▸ REQUIRED ACTION:
Below are some records. Copy every line in them that holds "اسفند".

▸ RECORDS TO USE:
##############################

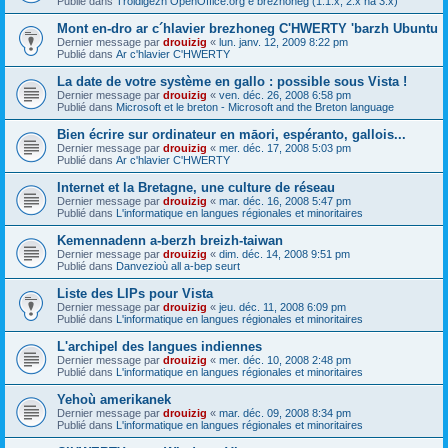
Publié dans
Troidigezh OpenOffice.org e brezhoneg (1.1.x, 2.x ha 3.x)
Mont en-dro ar c´hlavier brezhoneg C'HWERTY 'barzh Ubuntu
Dernier message par
drouizig
«
lun. janv. 12, 2009 8:22 pm
Publié dans
Ar c'hlavier C'HWERTY
La date de votre système en gallo : possible sous Vista !
Dernier message par
drouizig
«
ven. déc. 26, 2008 6:58 pm
Publié dans
Microsoft et le breton - Microsoft and the Breton language
Bien écrire sur ordinateur en māori, espéranto, gallois...
Dernier message par
drouizig
«
mer. déc. 17, 2008 5:03 pm
Publié dans
Ar c'hlavier C'HWERTY
Internet et la Bretagne, une culture de réseau
Dernier message par
drouizig
«
mar. déc. 16, 2008 5:47 pm
Publié dans
L'informatique en langues régionales et minoritaires
Kemennadenn a-berzh breizh-taiwan
Dernier message par
drouizig
«
dim. déc. 14, 2008 9:51 pm
Publié dans
Danvezioù all a-bep seurt
Liste des LIPs pour Vista
Dernier message par
drouizig
«
jeu. déc. 11, 2008 6:09 pm
Publié dans
L'informatique en langues régionales et minoritaires
L'archipel des langues indiennes
Dernier message par
drouizig
«
mer. déc. 10, 2008 2:48 pm
Publié dans
L'informatique en langues régionales et minoritaires
Yehoù amerikanek
Dernier message par
drouizig
«
mar. déc. 09, 2008 8:34 pm
Publié dans
L'informatique en langues régionales et minoritaires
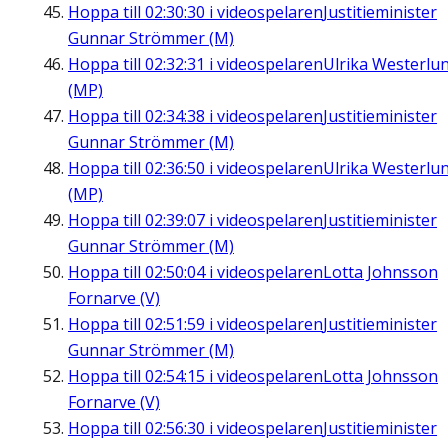
Hoppa till
02:30:30
i videospelaren
Justitieminister
Gunnar Strömmer (M)
Hoppa till
02:32:31
i videospelaren
Ulrika Westerlu
(MP)
Hoppa till
02:34:38
i videospelaren
Justitieminister
Gunnar Strömmer (M)
Hoppa till
02:36:50
i videospelaren
Ulrika Westerlu
(MP)
Hoppa till
02:39:07
i videospelaren
Justitieminister
Gunnar Strömmer (M)
Hoppa till
02:50:04
i videospelaren
Lotta Johnsson
Fornarve (V)
Hoppa till
02:51:59
i videospelaren
Justitieminister
Gunnar Strömmer (M)
Hoppa till
02:54:15
i videospelaren
Lotta Johnsson
Fornarve (V)
Hoppa till
02:56:30
i videospelaren
Justitieminister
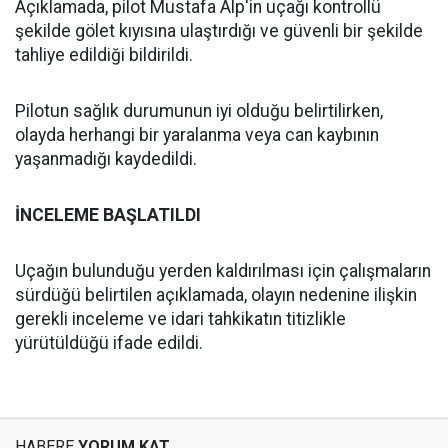
Açıklamada, pilot Mustafa Alp'in uçağı kontrollü
şekilde gölet kıyısına ulaştırdığı ve güvenli bir şekilde
tahliye edildiği bildirildi.
Pilotun sağlık durumunun iyi olduğu belirtilirken,
olayda herhangi bir yaralanma veya can kaybının
yaşanmadığı kaydedildi.
İNCELEME BAŞLATILDI
Uçağın bulunduğu yerden kaldırılması için çalışmaların
sürdüğü belirtilen açıklamada, olayın nedenine ilişkin
gerekli inceleme ve idari tahkikatın titizlikle
yürütüldüğü ifade edildi.
HABERE
YORUM KAT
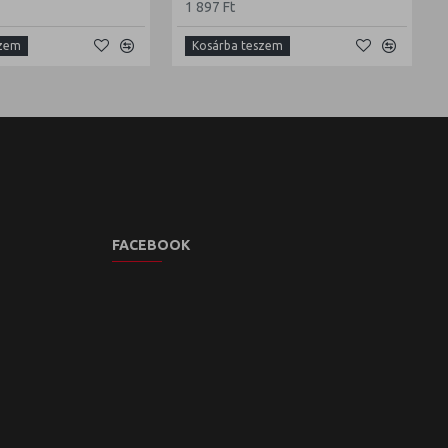
1 897 Ft
szem
Kosárba teszem
FACEBOOK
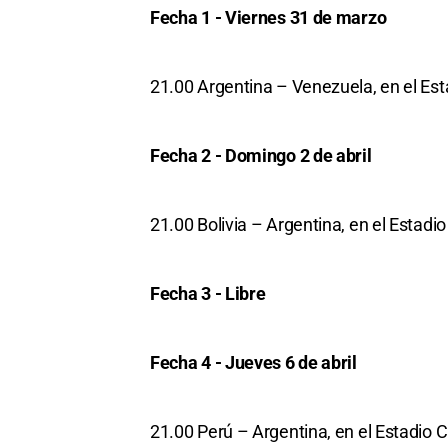
Fecha 1 - Viernes 31 de marzo
21.00 Argentina – Venezuela, en el Es
Fecha 2 - Domingo 2 de abril
21.00 Bolivia – Argentina, en el Estad
Fecha 3 - Libre
Fecha 4 - Jueves 6 de abril
21.00 Perú – Argentina, en el Estadio C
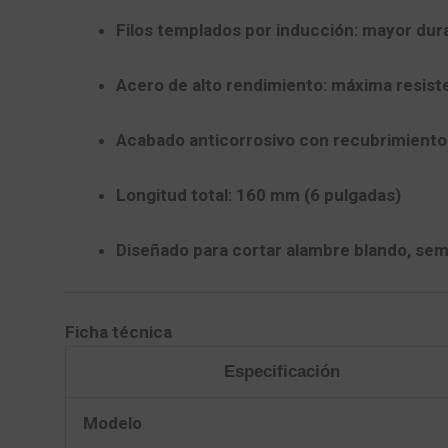
Filos templados por inducción
: mayor dura
Acero de alto rendimiento
: máxima resist
Acabado anticorrosivo
con recubrimiento
Longitud total
: 160 mm (6 pulgadas)
Diseñado para cortar
alambre blando, sem
Ficha técnica
Especificación
Modelo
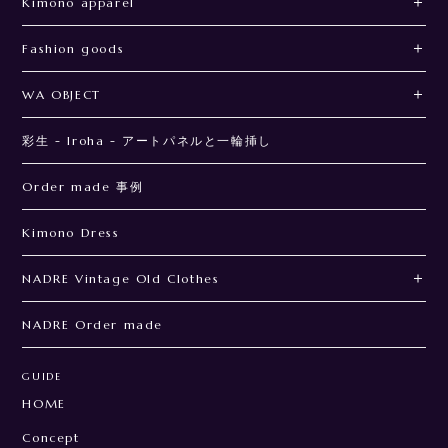
Kimono apparel
Fashion goods
WA OBJECT
彩生 - Iroha - アートパネルと一輪挿し
Order made 事例
Kimono Dress
NADRE Vintage Old Clothes
NADRE Order made
GUIDE
HOME
Concept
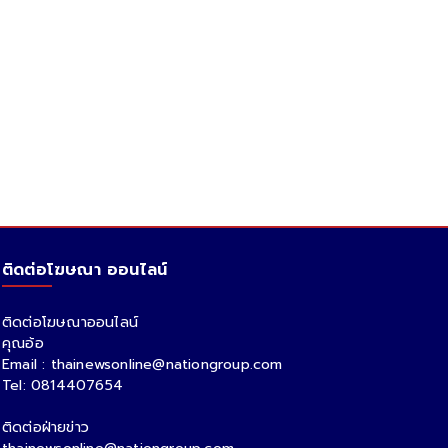
ติดต่อโฆษณา ออนไลน์
ติดต่อโฆษณาออนไลน์
คุณอ้อ
Email : thainewsonline@nationgroup.com
Tel: 0814407654
ติดต่อฝ่ายข่าว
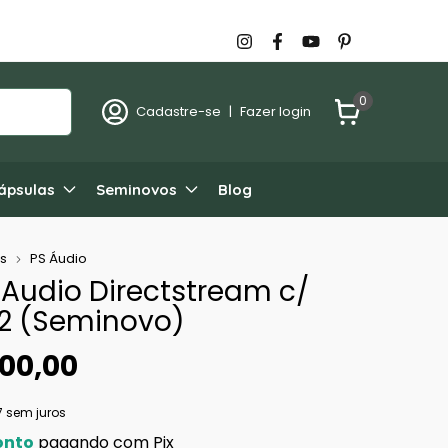
0
Cadastre-se
|
Fazer login
ápsulas
Seminovos
Blog
s
PS Áudio
 Audio Directstream c/
 2 (Seminovo)
00,00
7
sem juros
onto
pagando com Pix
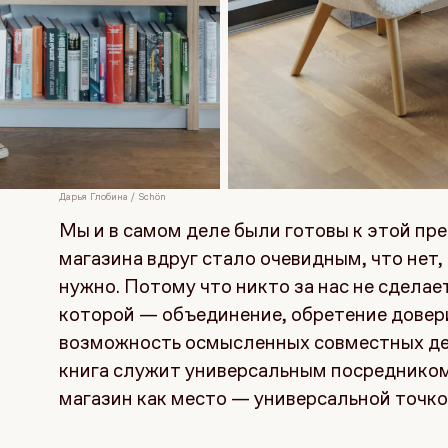
Дарья Глобина / Schön
Мы и в самом деле были готовы к этой пр
магазина вдруг стало очевидным, что нет,
нужно. Потому что никто за нас не сделае
которой — объединение, обретение доверия
возможность осмысленных совместных де
книга служит универсальным посреднико
магазин как место — универсальной точко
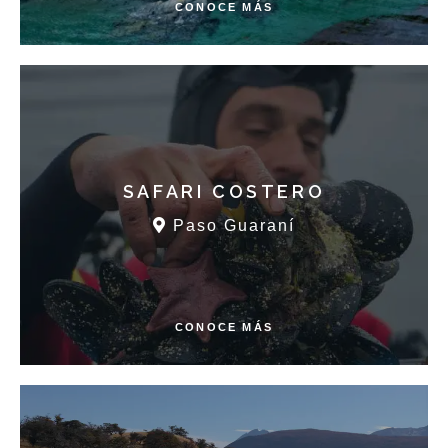
CONOCE MÁS
SAFARI COSTERO
Paso Guaraní
CONOCE MÁS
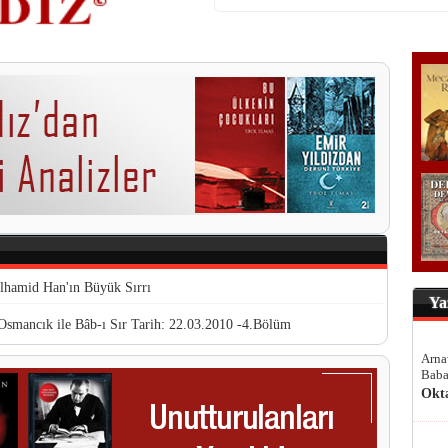
lhamid Han'ın Büyük Sırrı
Ya
Osmancık ile Bâb-ı Sır Tarih: 22.03.2010 -4.Bölüm
Arna
Baba
Okt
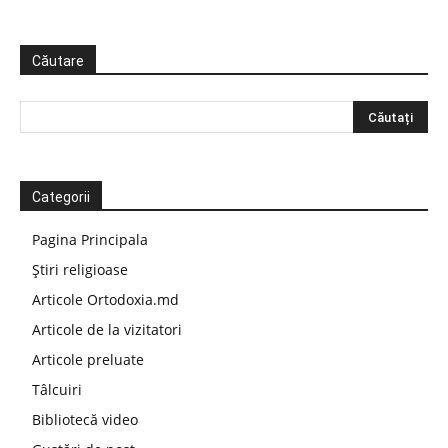
Căutare
Categorii
Pagina Principala
Știri religioase
Articole Ortodoxia.md
Articole de la vizitatori
Articole preluate
Tâlcuiri
Bibliotecă video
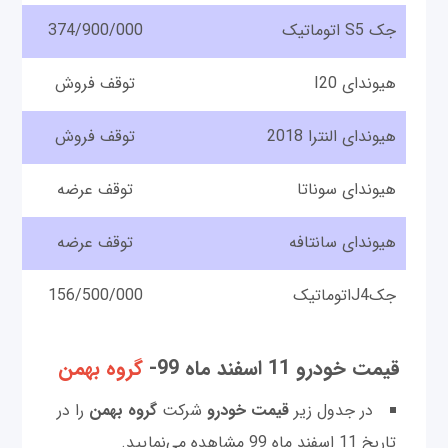
جک S5 اتوماتیک
374/900/000
هیوندای I20
توقف فروش
هیوندای النترا 2018
توقف فروش
هیوندای سوناتا
توقف عرضه
هیوندای سانتافه
توقف عرضه
جکJ4اتوماتیک
156/500/000
قیمت خودرو 11 اسفند ماه 99-
گروه بهمن
در جدول زیر
قیمت خودرو
شرکت
گروه بهمن
را در
تاریخ 11 اسفند ماه 99 مشاهده می‌نمایید.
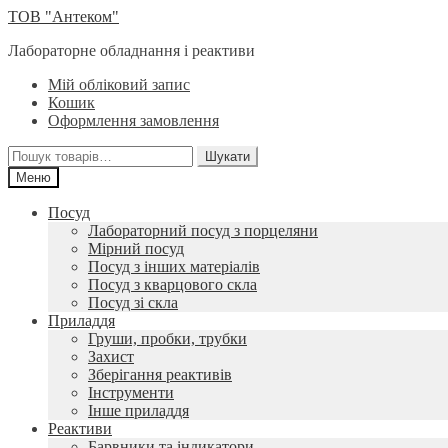
Перейти
Перейти
ТОВ "Антеком"
до
до
Лабораторне обладнання і реактиви
навігації
вмісту
Мій обліковий запис
Кошик
Оформлення замовлення
Шукати:
Шукати
Меню
Посуд
Лабораторний посуд з порцеляни
Мірний посуд
Посуд з інших матеріалів
Посуд з кварцового скла
Посуд зі скла
Приладдя
Груши, пробки, трубки
Захист
Зберігання реактивів
Інструменти
Інше приладдя
Реактиви
Барвники та індикатори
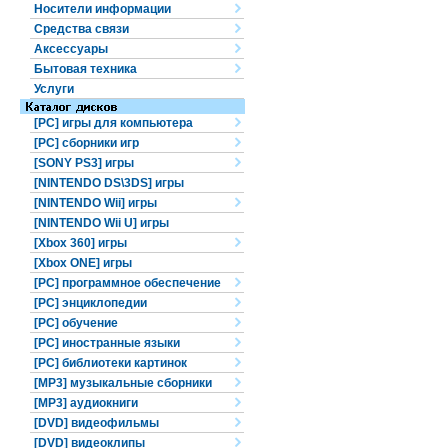
Носители информации
Средства связи
Аксессуары
Бытовая техника
Услуги
[PC] игры для компьютера
[PC] сборники игр
[SONY PS3] игры
[NINTENDO DS\3DS] игры
[NINTENDO Wii] игры
[NINTENDO Wii U] игры
[Xbox 360] игры
[Xbox ONE] игры
[PC] программное обеспечение
[PC] энциклопедии
[PC] обучение
[PC] иностранные языки
[PC] библиотеки картинок
[MP3] музыкальные сборники
[MP3] аудиокниги
[DVD] видеофильмы
[DVD] видеоклипы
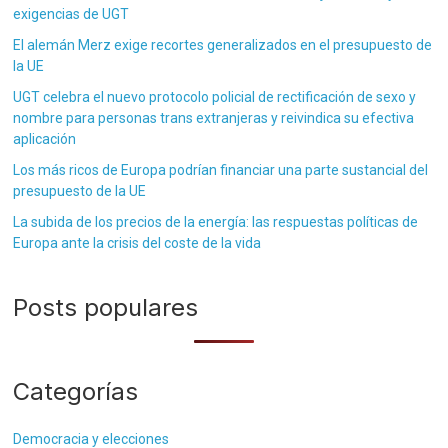
exigencias de UGT
El alemán Merz exige recortes generalizados en el presupuesto de
la UE
UGT celebra el nuevo protocolo policial de rectificación de sexo y
nombre para personas trans extranjeras y reivindica su efectiva
aplicación
Los más ricos de Europa podrían financiar una parte sustancial del
presupuesto de la UE
La subida de los precios de la energía: las respuestas políticas de
Europa ante la crisis del coste de la vida
Posts populares
Categorías
Democracia y elecciones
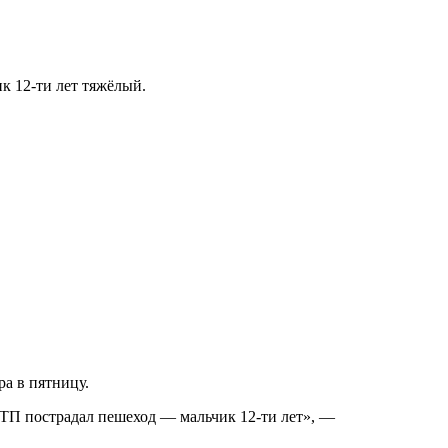
к 12-ти лет тяжёлый.
а в пятницу.
 ДТП пострадал пешеход — мальчик 12-ти лет», —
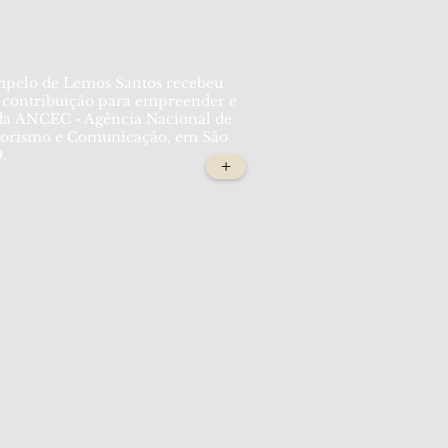
mpelo de Lemos Santos recebeu
a contribuição para empreender e
 da ANCEC - Agência Nacional de
orismo e Comunicação, em São
9.
+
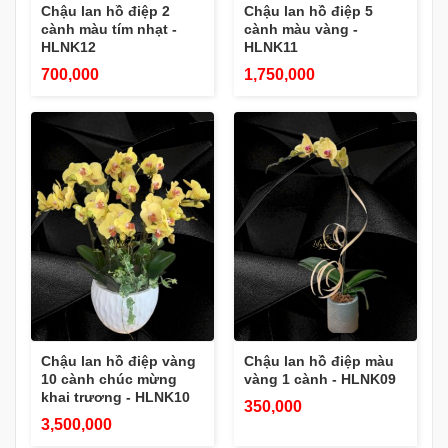
Chậu lan hồ điệp 2
Chậu lan hồ điệp 5
cành màu tím nhạt -
cành màu vàng -
HLNK12
HLNK11
700,000
1,750,000
Chậu lan hồ điệp vàng
Chậu lan hồ điệp màu
10 cành chúc mừng
vàng 1 cành - HLNK09
khai trương - HLNK10
350,000
3,500,000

##############################

▸ FINISHED EXERCISE:
قیمت خودرو 11 اسفند ماه 99-
تاریخ 11 اسفند ماه 99 مشاهده می‌نمایید.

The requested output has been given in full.